Born in Dumfries in 1746, Milligan moved to Jamaica in his early 20s and made his money from the operation of two large sugar plantations. His interests were always more in commerce than in management, so in 1779 he moved to London and continued to trade in commodities (and human beings) from there. He took a house in the City and joined the Society of West India Planters and Merchants, a pressure group opposing plans to abolish the slave trade. Records show that at the time of his death 526 slaves were engaged on his plantations at Kellet's and Mammee Gully.
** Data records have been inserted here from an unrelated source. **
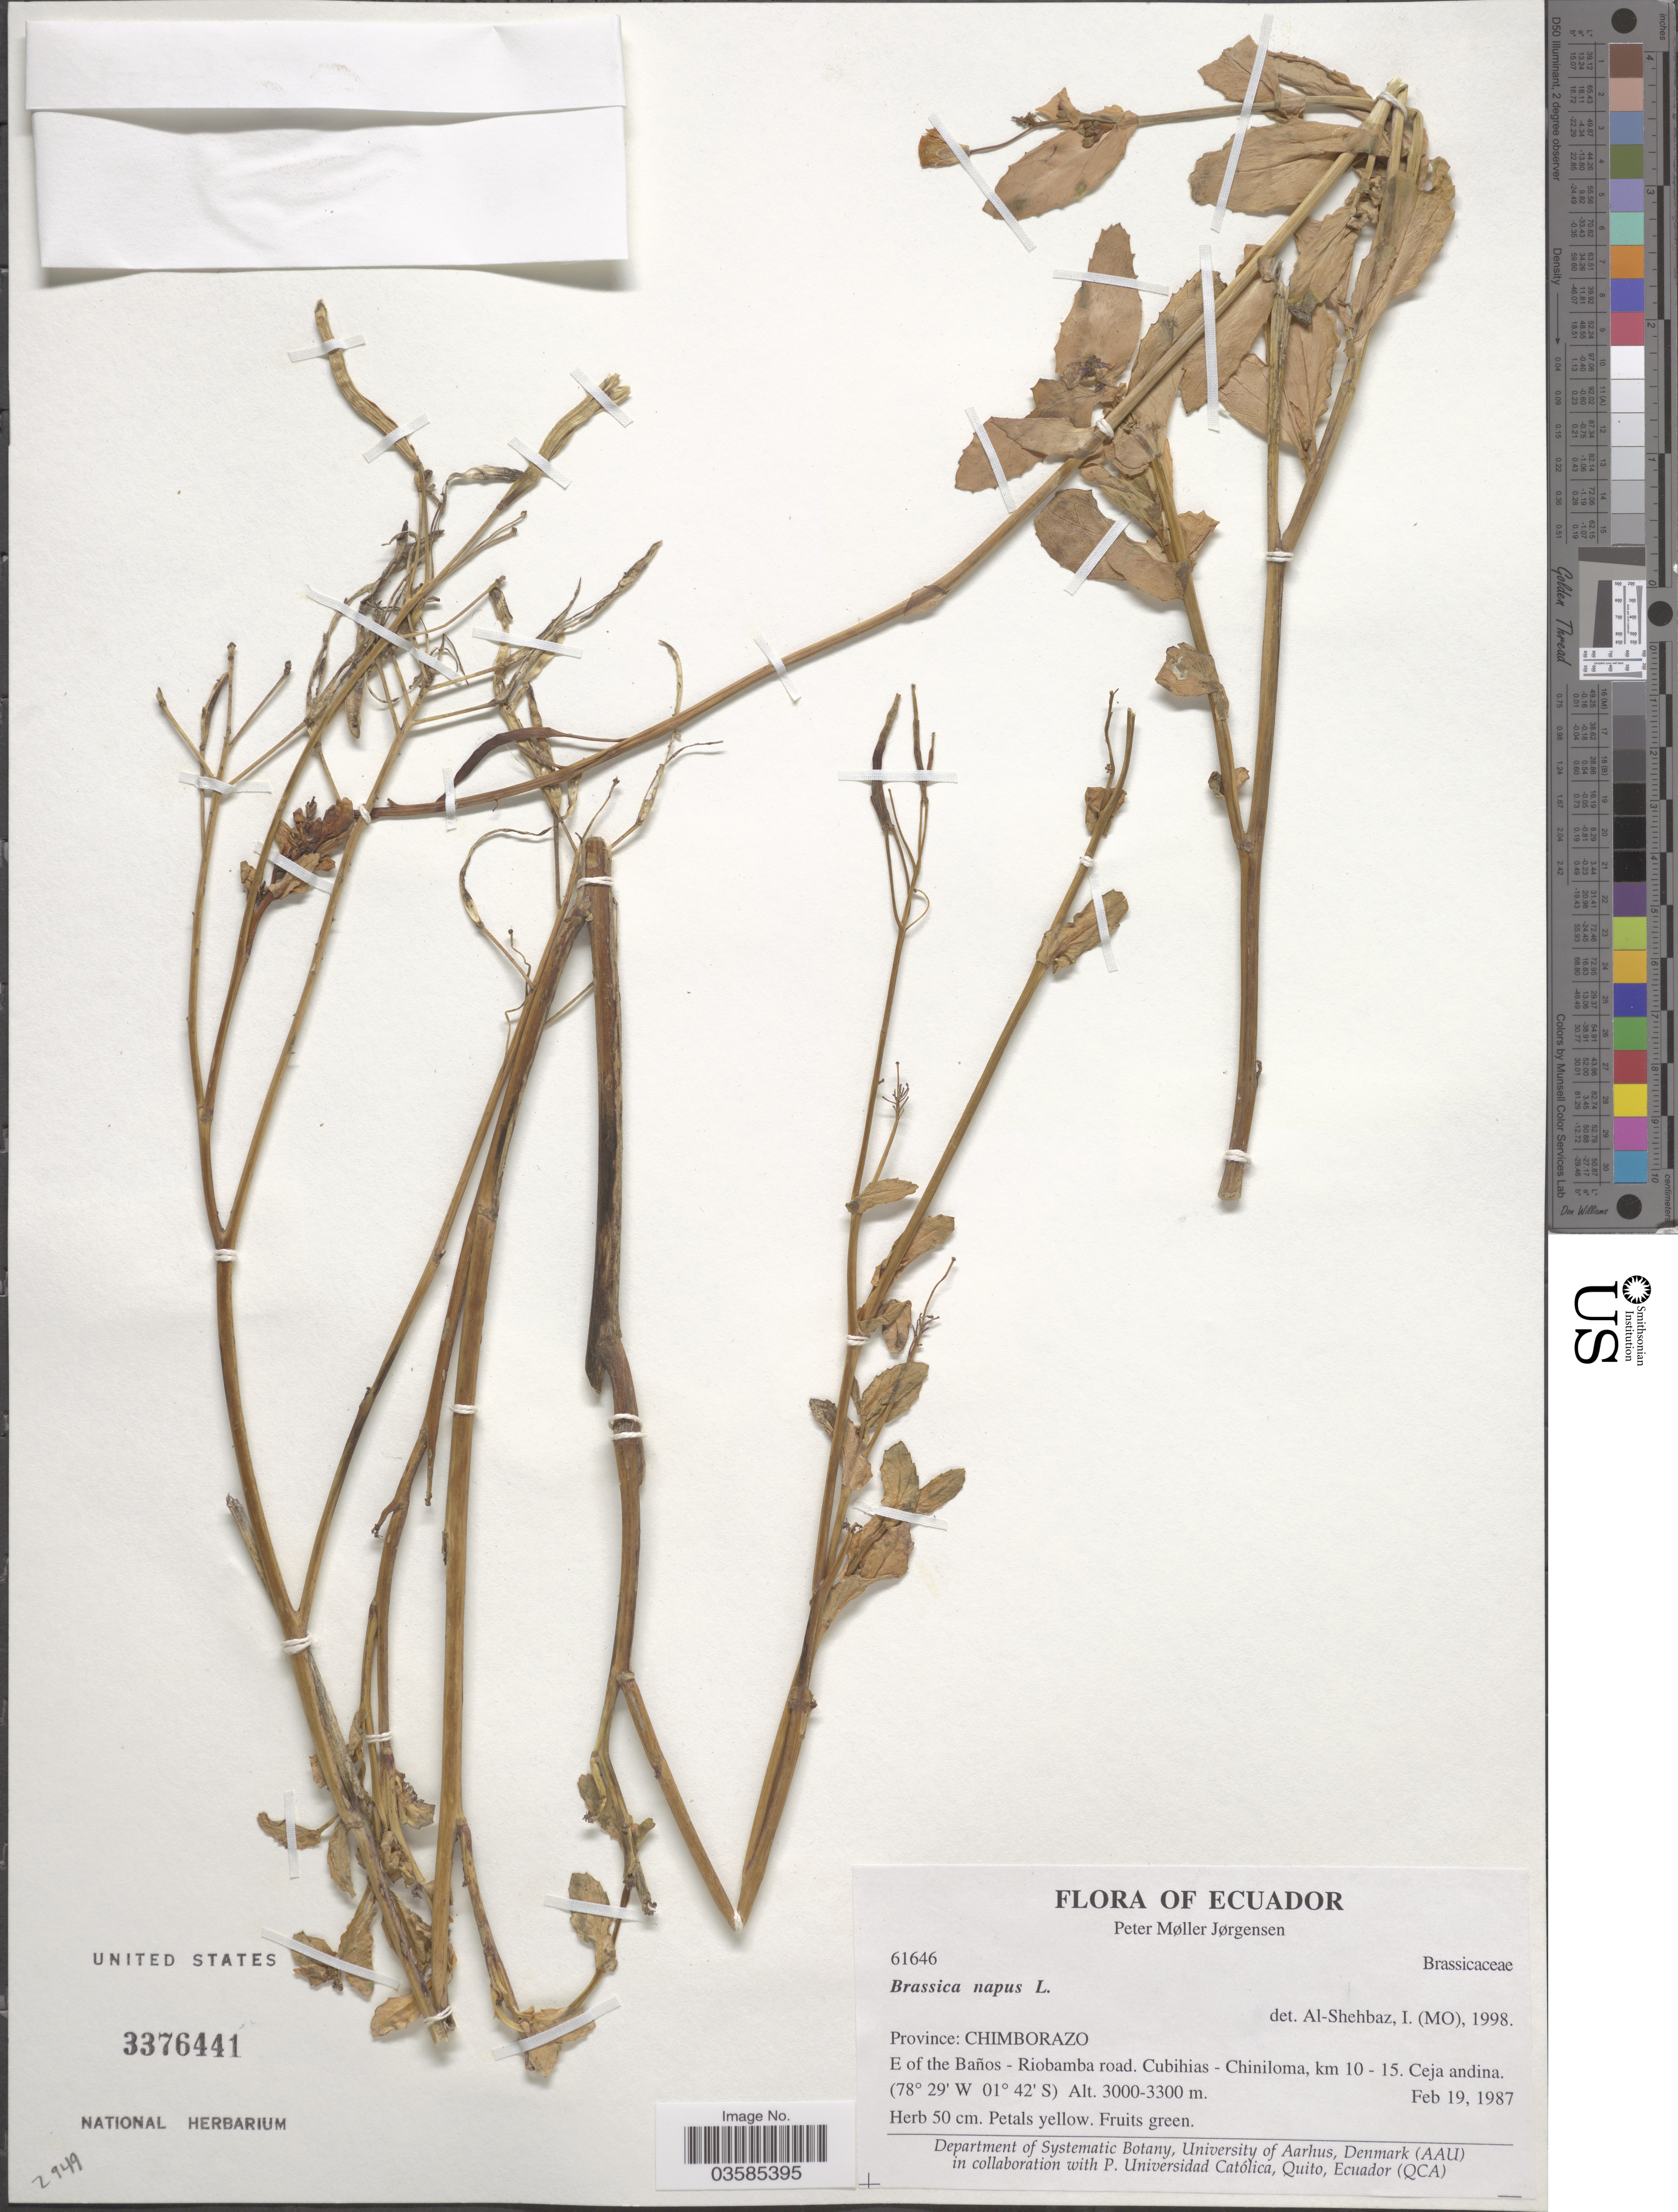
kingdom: Plantae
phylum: Tracheophyta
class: Magnoliopsida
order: Brassicales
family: Brassicaceae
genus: Brassica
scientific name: Brassica napus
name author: L.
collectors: P. M. Jørgensen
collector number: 61646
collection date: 1987-02-19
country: Ecuador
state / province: Chimborazo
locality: E of the Baños - Riobamba road. Cubihias - Chiniloma, km 10 - 15. Ceja andina.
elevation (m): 3000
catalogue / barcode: US 3376441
Milligan's merchant friends were increasingly concerned by thefts of cargo when their ships unloaded in London, so pressed for the construction of new private docks to the east of the City. A long battle ensued between those preferring Wapping and those preferring the Isle of Dogs, with the latter eventually winning out after some heavy parliamentary positioning. Robert's cunning negotiations ensured that the new West India Docks had a monopoly on all cargoes returning from the Caribbean, including sugar, molasses and rum. For tax reasons two parallel basins were constructed, one for import and one for export, each surrounded by a secure ring of warehouses. One of those warehouses is now the Museum of London Docklands, and Milligan's statue stands right outside.
The statue was erected in 1813, four years after Milligan's death, having been commissioned by his appreciative fellow directors and proprietors. Somewhat unflatteringly, the statue portrays the merchant with a portly paunch. Its plaque eulogises him as A Merchant of London To Whose Genius, Perseverance and Guardian Care The Surrounding Great Work Principally Owes It's Design, Accomplishment And Regulation. The front of the plinth prominently features a bronze bas-relief of Britannia being hailed by the female figure of Commerce while seated on the head of a lion.
On the Foundation Stone unveiled on the day the docks opened, preserved just around the corner, the entire project is praised as an Ornament to British Commerce. In Milligan's world trade was king, and the slavery that enabled it a silent partner. Indeed I couldn't find a single mention of slavery on the information panels and construction hoardings nearby, only several references to the sugar trade, long a convenient way of whitewashing the truth to make it sound more acceptable. The slave trade officially ceased five years after the West India Docks were completed, and two years before Milligan's death, but you can bet he fought that decision every step of the way.
Only if you go inside the museum is the slave trade addressed, but then comprehensively so. In 2007 its 18th century seafaring galleries were replaced by a hard-hitting permanent exhibition entitled London, Sugar & Slavery (which I reviewed favourably at the time). It starts by celebrating African culture before going on to detail how white men ripped away boatfuls of human traffic to a life of servitude overseas. A strong focus is also placed on the abolitionists who later fought to change the system, but even their excellent work can't cancel out the abhorrence of what came before. I'm sure Robert Milligan must be mentioned somewhere, but I can't currently get inside to check.
A short walk away, just round the corner from Westferry station, lies Milligan Street. This time it's not a Georgian original but a residential street in quintessential late 20th century Tower Hamlets style. It starts with an estate agents and ends with a youth hub, curving past low flats and actual proper houses built before bankers poked their noses in nextdoor. At the time of construction it must have seemed right to name the new road after the man whose machinations caused the West India Docks to be built, but it's also odd that nobody at my normally right-on local council has subsequently thought to make nominal adjustments.
Meanwhile the West India Docks have long since been utterly transformed to become the heart of London Docklands. A forest of glass towers now rises across the footprint of those former warehouses, the centre of this new global business district ironically atop the old. The docks themselves remain a strong watery presence, although much of the Import Dock was filled in during the 1990s to create Canary Wharf Jubilee line station and the new Crossrail station has more recently appeared within the Export Dock. As you whizz through by train, either now or in the future, perhaps pause and reflect that these engineering marvels are only here because the slave trade caused them to be dug out in the first place.
Milligan's statue doesn't yet seem to have angered the forces of political correctness, perhaps because it's outside a museum where its context can be explained. But his entrepreneurial success does appear to have masked the source of his fortune, as if society has tacitly agreed that the ends justified the means.
It remains all too easy to forget how fundamentally the slave trade defined our nation's rise to economic significance, gifting wealth to future generations based on the prolonged suffering of others. We don't need to topple every relic of those days to recognise that our ancestors' behaviour fails to meet today's moral standards. But we should perhaps be taking more urgent steps to remove the slave trade's most contentious artefacts, even if how we address that issue is rarely black and white.